→ **Vorliegender Textauszug**:
========================================================================

Nida-Rümelin verweist bei dieser Trennlinie auf den „Verfassungsbogen“, der im italienischen Widerstand gegen den Faschismus entstand. „Der geht von den Eurokommunisten links bis zu sehr konservativen Bewegungen rechts. Aber er enthält nicht mehr die Neofaschisten, aus denen Giorgia Melonis Partei ‚Fratelli d‘ Italia‘ entstand. All jene, die es zu ihrer Agenda gemacht haben, die Demokratie abzuwracken, ganze Volksgruppen abwerten oder die – im Fall der extremen Linken – ein diktatorisches System á la Mao Tse-Tung einführen wollen, die sind da nicht mehr dabei. Die müssen nicht mehr auf Podien sitzen und mitdiskutieren, mit denen kann man allenfalls therapeutische Gespräche führen.“

Zur AfD erklärt Nida-Rümelin: „Sie ist eine Partei, die in dieser Sache gespalten ist. Es gibt einen Teil, der ist identitär-rechtsradikal und es gibt die Konservativen. Die wehren gegen die identitäre Bewegung in der Partei, die immer stärker geworden ist. In Österreich gibt es analoge Phänomene.“ Die besagte Trennlinie verlaufe innerhalb der Partei. In der Wählerschaft sei aber nur ein kleiner Teil rechtsradikal, die Mehrheit gehöre zu den Protestwählern. „Wenn man die alle als Nazis diffamiert, tut man sich keinen Gefallen.“

Aufarbeitung der Covid-19-Pandemie – Welche Lehren aus Corona gezogen werden sollten

Für Aufsehen sorgte Julian Nida-Rümelin in der Covid-19-Pandemie, als er wiederholt äußerte, der Datenschutz erschwere eine wirksame Bekämpfung von Corona. Dafür erhielt er 2021 den Negativpreis des „BigBrotherAwards“.

========================================================================

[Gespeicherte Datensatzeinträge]
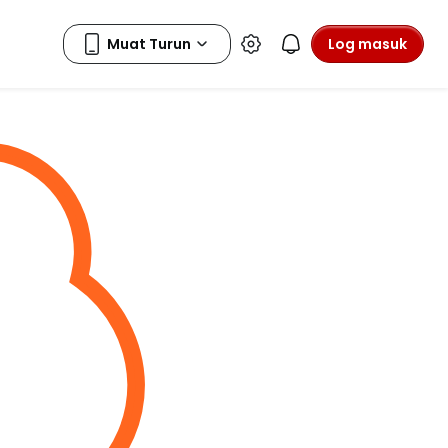
Log masuk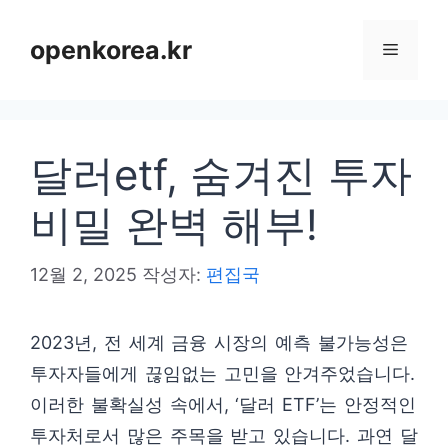
컨
텐
openkorea.kr
메
츠
로
뉴
건
달러etf, 숨겨진 투자
너
뛰
비밀 완벽 해부!
기
12월 2, 2025
작성자:
편집국
2023년, 전 세계 금융 시장의 예측 불가능성은
투자자들에게 끊임없는 고민을 안겨주었습니다.
이러한 불확실성 속에서, ‘달러 ETF’는 안정적인
투자처로서 많은 주목을 받고 있습니다. 과연 달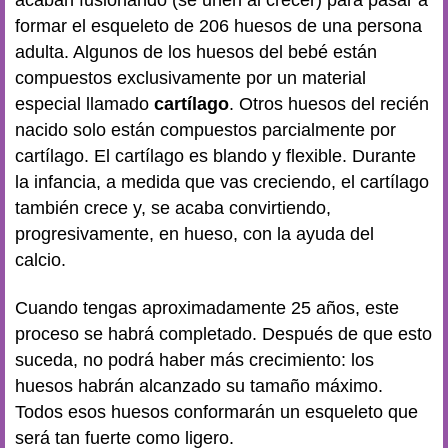
formar el esqueleto de 206 huesos de una persona
adulta. Algunos de los huesos del bebé están
compuestos exclusivamente por un material
especial llamado
cartílago
. Otros huesos del recién
nacido solo están compuestos parcialmente por
cartílago. El cartílago es blando y flexible. Durante
la infancia, a medida que vas creciendo, el cartílago
también crece y, se acaba convirtiendo,
progresivamente, en hueso, con la ayuda del
calcio.
Cuando tengas aproximadamente 25 años, este
proceso se habrá completado. Después de que esto
suceda, no podrá haber más crecimiento: los
huesos habrán alcanzado su tamaño máximo.
Todos esos huesos conformarán un esqueleto que
será tan fuerte como ligero.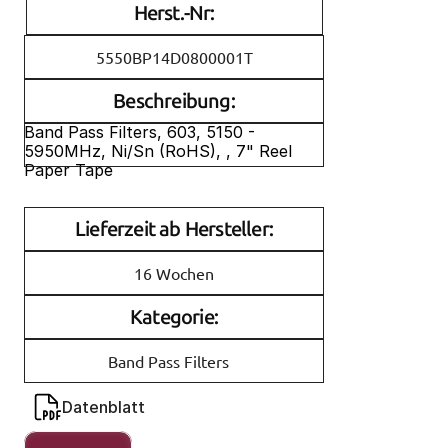
Herst.-Nr:
5550BP14D0800001T
Beschreibung:
Band Pass Filters, 603, 5150 - 
5950MHz, Ni/Sn (RoHS), , 7" Reel 
Paper Tape
Lieferzeit ab Hersteller:
16 Wochen
Kategorie:
Band Pass Filters
Datenblatt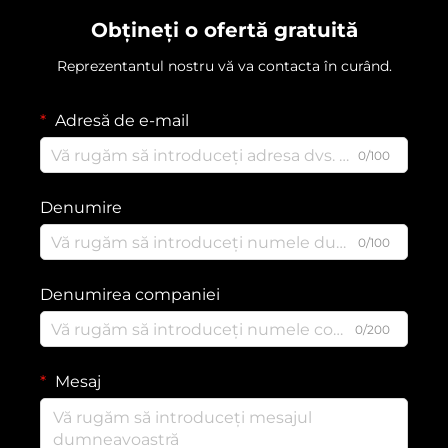
Obțineți o ofertă gratuită
Reprezentantul nostru vă va contacta în curând.
Adresă de e-mail
0/100
Denumire
0/100
Denumirea companiei
0/200
Mesaj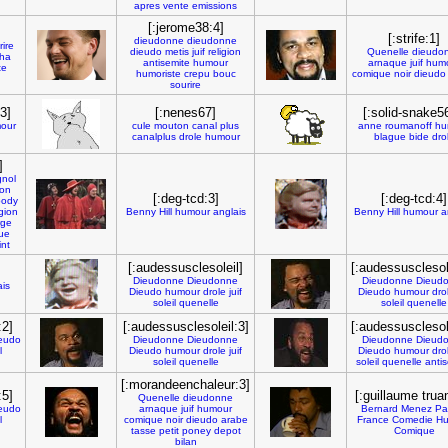
apres
vente
emissions
[:jerome38:4]
[:strife:1]
dieudonne
dieudonne
rire
dieudo
metis
juif
religion
Quenelle
dieudo
ha
antisemite
humour
arnaque
juif
hum
te
humoriste
crepu
bouc
comique
noir
dieudo
sourire
3]
[:nenes67]
[:solid-snake5
our
cule
mouton
canal
plus
anne
roumanoff
hu
canalplus
drole
humour
blague
bide
dro
]
nol
on
[:deg-tcd:3]
[:deg-tcd:4]
body
igion
Benny
Hill
humour
anglais
Benny
Hill
humour
a
rge
ue
int
[:audessusclesoleil]
[:audessusclesol
Dieudonne
Dieudonne
Dieudonne
Dieud
ais
Dieudo
humour
drole
juif
Dieudo
humour
dro
soleil
quenelle
soleil
quenelle
:2]
[:audessusclesoleil:3]
[:audessusclesol
eudo
Dieudonne
Dieudonne
Dieudonne
Dieud
l
Dieudo
humour
drole
juif
Dieudo
humour
dro
soleil
quenelle
soleil
quenelle
anti
[:morandeenchaleur:3]
:5]
[:guillaume trua
Quenelle
dieudonne
eudo
arnaque
juif
humour
Bernard
Menez
Pa
l
comique
noir
dieudo
arabe
France
Comedie
Hu
tasse
petit
poney
depot
Comique
bilan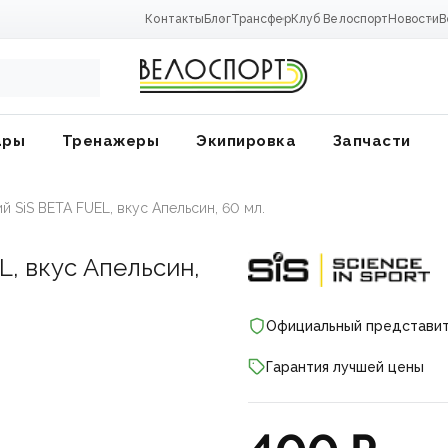
Контакты
Блог
Трансфер
Клуб Велоспорт
Новости
В
ары
Тренажеры
Экипировка
Запчасти
й SiS BETA FUEL, вкус Апельсин, 60 мл.
, вкус Апельсин,
Официальный представи
Гарантия лучшей цены
ники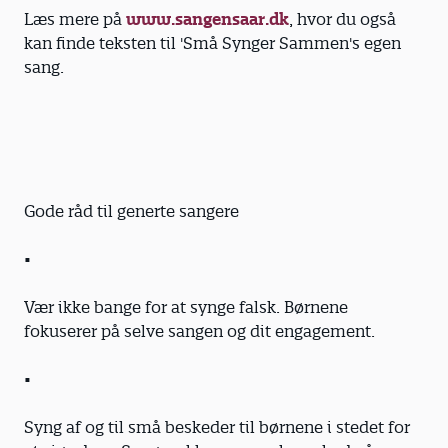
Læs mere på
www.sangensaar.dk
, hvor du også
kan finde teksten til 'Små Synger Sammen's egen
sang.
Gode råd til generte sangere
•
Vær ikke bange for at synge falsk. Børnene
fokuserer på selve sangen og dit engagement.
•
Syng af og til små beskeder til børnene i stedet for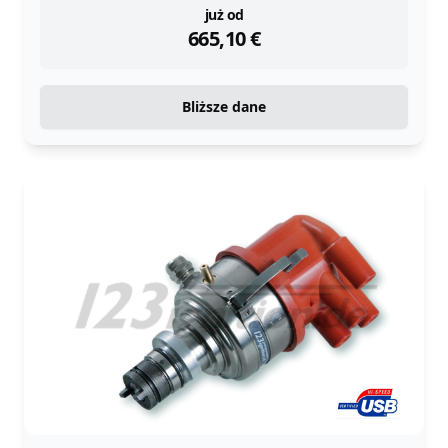
instock
już od
665,10
€
Bliższe dane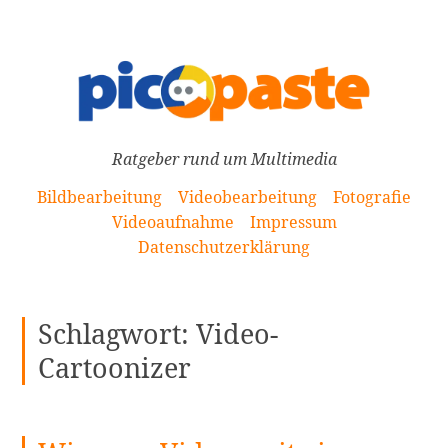
[Zum
Inhalt
springen]
Ratgeber rund um Multimedia
Bildbearbeitung
Videobearbeitung
Fotografie
Videoaufnahme
Impressum
Datenschutzerklärung
Schlagwort:
Video-
Cartoonizer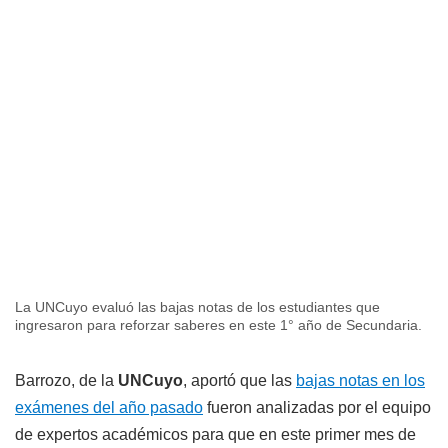
La UNCuyo evaluó las bajas notas de los estudiantes que
ingresaron para reforzar saberes en este 1° año de Secundaria.
Barrozo, de la
UNCuyo
, aportó que las
bajas notas en los
exámenes del año pasado
fueron analizadas por el equipo
de expertos académicos para que en este primer mes de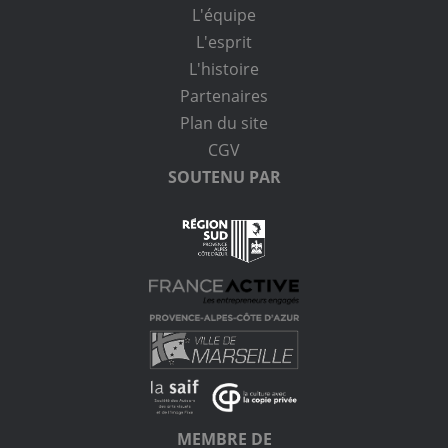
L'équipe
L'esprit
L'histoire
Partenaires
Plan du site
CGV
SOUTENU PAR
MEMBRE DE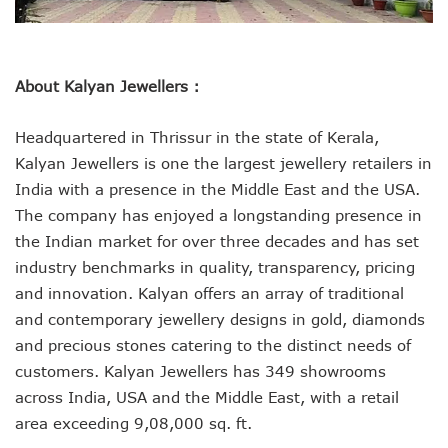
About Kalyan Jewellers :
Headquartered in Thrissur in the state of Kerala,
Kalyan Jewellers is one the largest jewellery retailers in
India with a presence in the Middle East and the USA.
The company has enjoyed a longstanding presence in
the Indian market for over three decades and has set
industry benchmarks in quality, transparency, pricing
and innovation. Kalyan offers an array of traditional
and contemporary jewellery designs in gold, diamonds
and precious stones catering to the distinct needs of
customers. Kalyan Jewellers has 349 showrooms
across India, USA and the Middle East, with a retail
area exceeding 9,08,000 sq. ft.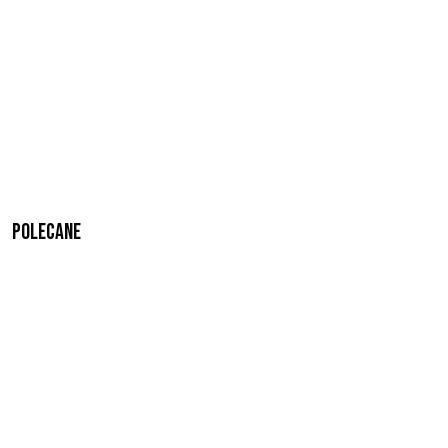
Polecane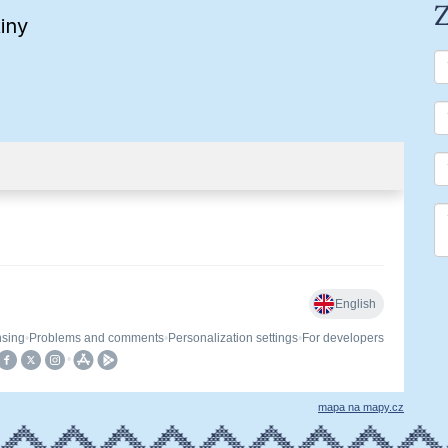
Z
iny
mapa na mapy.cz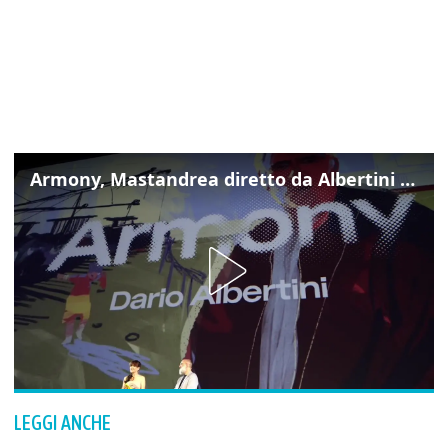
Armony, Mastandrea diretto da Albertini presenta la sua famiglia diversa ma felice
LEGGI ANCHE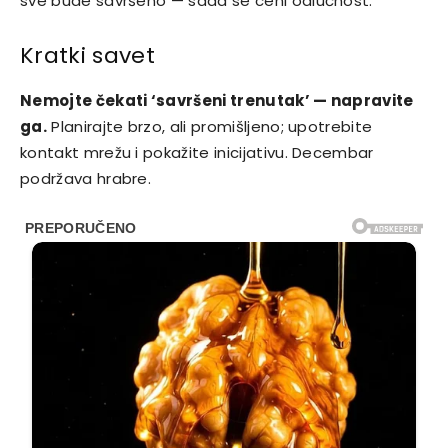
sve bude savršeno — sada se ceni odlučnost.
Kratki savet
Nemojte čekati ‘savršeni trenutak’ — napravite
ga.
Planirajte brzo, ali promišljeno; upotrebite
kontakt mrežu i pokažite inicijativu. Decembar
podržava hrabre.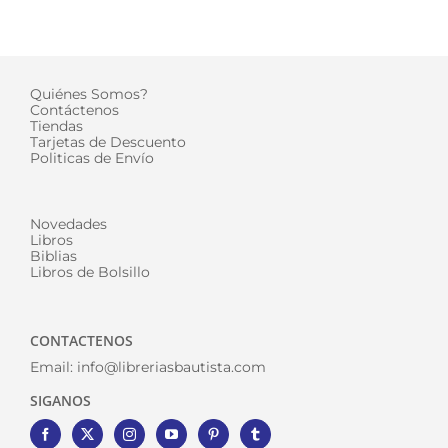
Quiénes Somos?
Contáctenos
Tiendas
Tarjetas de Descuento
Politicas de Envío
Novedades
Libros
Biblias
Libros de Bolsillo
CONTACTENOS
Email:
info@libreriasbautista.com
SIGANOS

========================================================================

→ **Arbeitsauftrag 1**: Geben Sie den Absatz des Textauszugs, der mit „Zur AfD erklärt Nida-Rümelin“ beginnt, als knappe Stichpunktliste wieder und behalten Sie dabei seine wesentlichen Aussagen bei.
→ **Arbeitsauftrag 2**: Nennen Sie alle Personen, die im Textauszug namentlich erwähnt werden.

→ **Lösung 1**:
- Laut Nida-Rümelin ist die AfD in dieser Frage gespalten: Es gibt einen identitär-rechtsradikalen Teil und die Konservativen.
- Die Konservativen wehren sich gegen die identitäre Bewegung in der Partei, die immer stärker geworden ist.
- In Österreich gibt es vergleichbare Phänomene.
- Die Trennlinie verläuft innerhalb der Partei.
- In der Wählerschaft ist nur ein kleiner Teil rechtsradikal, die Mehrheit besteht aus Protestwählern.
- Wer alle als Nazis diffamiert, tut sich keinen Gefallen.

→ **Lösung 2**:
- Julian Nida-Rümelin
- Giorgia Meloni
- Mao Tse-Tung